Hama is a particularly sensitive site for the opposition. Assad’s father, Hafez al-Assad, crushed an armed uprising in Hama 30 years ago, killing many thousands of people and flattening parts of Hama’s old city.

Elsewhere, the SOHR said that at least 17 civilians had been killed by government forces on Wednesday. Four security personnel were also killed, reports indicated.

The government, meanwhile, said that a scurity officer had been killed by a roadside bomb in northwestern Syria, and that a similar bomb in Aleppo province had wounded three people, in Wednesday’s violence.

Al Jazeera is unable to independently verify reports of deaths in Syria due to strict government restrictions on journalists.

French demand

In a separate development on Thursday, the International Committee of the Red Cross confirmed that a volunteer with the Syrian Arab Red Crescent was shot dead and three others were wounded in the town of Douma, on the outskirts of Damascus, on Tuesday.

“We are saddened and extremely shocked by the death of Mohammed al-Khadraa,” Dr Abdul Rahman al-Attar, the president of the Syrian Arab Red Crescent, said in a statement released on Thursday. “This is the third fatal incident involving the Red Crescent in less than eight months.”

Khadraa was shot and killed on Tuesday in a vehicle clearly marked with the Red Crescent emblem, the statement said.

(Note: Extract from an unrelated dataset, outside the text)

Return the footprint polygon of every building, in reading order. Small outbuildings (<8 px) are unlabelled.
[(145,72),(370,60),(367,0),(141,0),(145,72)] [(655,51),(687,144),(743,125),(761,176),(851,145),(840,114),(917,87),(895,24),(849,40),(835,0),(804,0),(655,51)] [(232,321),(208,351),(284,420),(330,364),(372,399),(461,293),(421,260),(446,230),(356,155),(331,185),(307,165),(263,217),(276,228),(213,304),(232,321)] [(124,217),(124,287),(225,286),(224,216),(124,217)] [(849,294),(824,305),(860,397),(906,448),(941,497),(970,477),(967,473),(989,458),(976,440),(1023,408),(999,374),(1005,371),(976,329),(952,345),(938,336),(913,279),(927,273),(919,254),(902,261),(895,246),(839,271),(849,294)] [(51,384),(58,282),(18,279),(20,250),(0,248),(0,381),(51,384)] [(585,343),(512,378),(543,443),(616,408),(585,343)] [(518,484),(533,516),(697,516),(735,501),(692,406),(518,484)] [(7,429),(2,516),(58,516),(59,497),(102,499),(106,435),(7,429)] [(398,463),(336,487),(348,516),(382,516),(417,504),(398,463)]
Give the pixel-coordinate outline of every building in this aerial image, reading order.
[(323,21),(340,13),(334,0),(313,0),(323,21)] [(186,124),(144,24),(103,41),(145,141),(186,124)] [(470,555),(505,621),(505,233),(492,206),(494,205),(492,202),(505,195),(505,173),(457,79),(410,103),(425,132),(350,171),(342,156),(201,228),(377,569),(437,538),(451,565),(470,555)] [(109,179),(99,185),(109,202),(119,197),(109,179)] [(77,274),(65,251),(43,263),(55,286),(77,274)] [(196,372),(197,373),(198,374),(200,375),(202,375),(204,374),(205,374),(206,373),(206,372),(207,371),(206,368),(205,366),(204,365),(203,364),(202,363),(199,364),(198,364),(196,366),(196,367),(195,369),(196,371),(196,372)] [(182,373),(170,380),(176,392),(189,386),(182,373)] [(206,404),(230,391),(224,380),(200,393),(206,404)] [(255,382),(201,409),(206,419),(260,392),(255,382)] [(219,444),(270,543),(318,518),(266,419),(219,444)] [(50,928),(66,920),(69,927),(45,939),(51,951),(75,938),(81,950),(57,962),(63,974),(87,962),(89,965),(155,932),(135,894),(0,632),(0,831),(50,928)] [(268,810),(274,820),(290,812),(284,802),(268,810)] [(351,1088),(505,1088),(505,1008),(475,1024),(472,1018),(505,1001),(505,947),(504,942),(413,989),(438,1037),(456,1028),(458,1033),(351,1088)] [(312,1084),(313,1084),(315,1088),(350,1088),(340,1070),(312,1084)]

The state news agency reported that Khadraa had been shot by members of an “armed terrorist group”.

UN observers have been visiting Douma, where activists say they have come under intense gunfire from government forces, for the last three days.

In another development, the French foreign minister has said the UN Security Council should consider military action in Syria if an international peace plan fails to stop the violence.

Alain Juppe also demanded that 300 UN observers – authorised to go to Syria – be deployed within 15 days. He said Paris would consider peace envoy Kofi Annan’s scheduled report on May 5 as a deadline for Damascus to comply with the plan.

“We think this mediation should be given a chance, on the condition that the deployment of the observer mission happens quickly,” Juppe said after a meeting with Syrian dissidents at his ministry.

Juppe said that Annan’s report on May 5 on the state of the UN-backed ceasefire would be “a moment of truth: Either this mediation is working, or it isn’t.

“We cannot allow ourselves to be ignored by the regime in place which has adhered to none of the six points of the Kofi Annan [UN peace] plan. We’d have to move into a new phase”.

Juppe said France had been discussing with other world powers the prospect of invoking Chapter 7 of the UN Charter, which allows for action that could be militarily enforceable.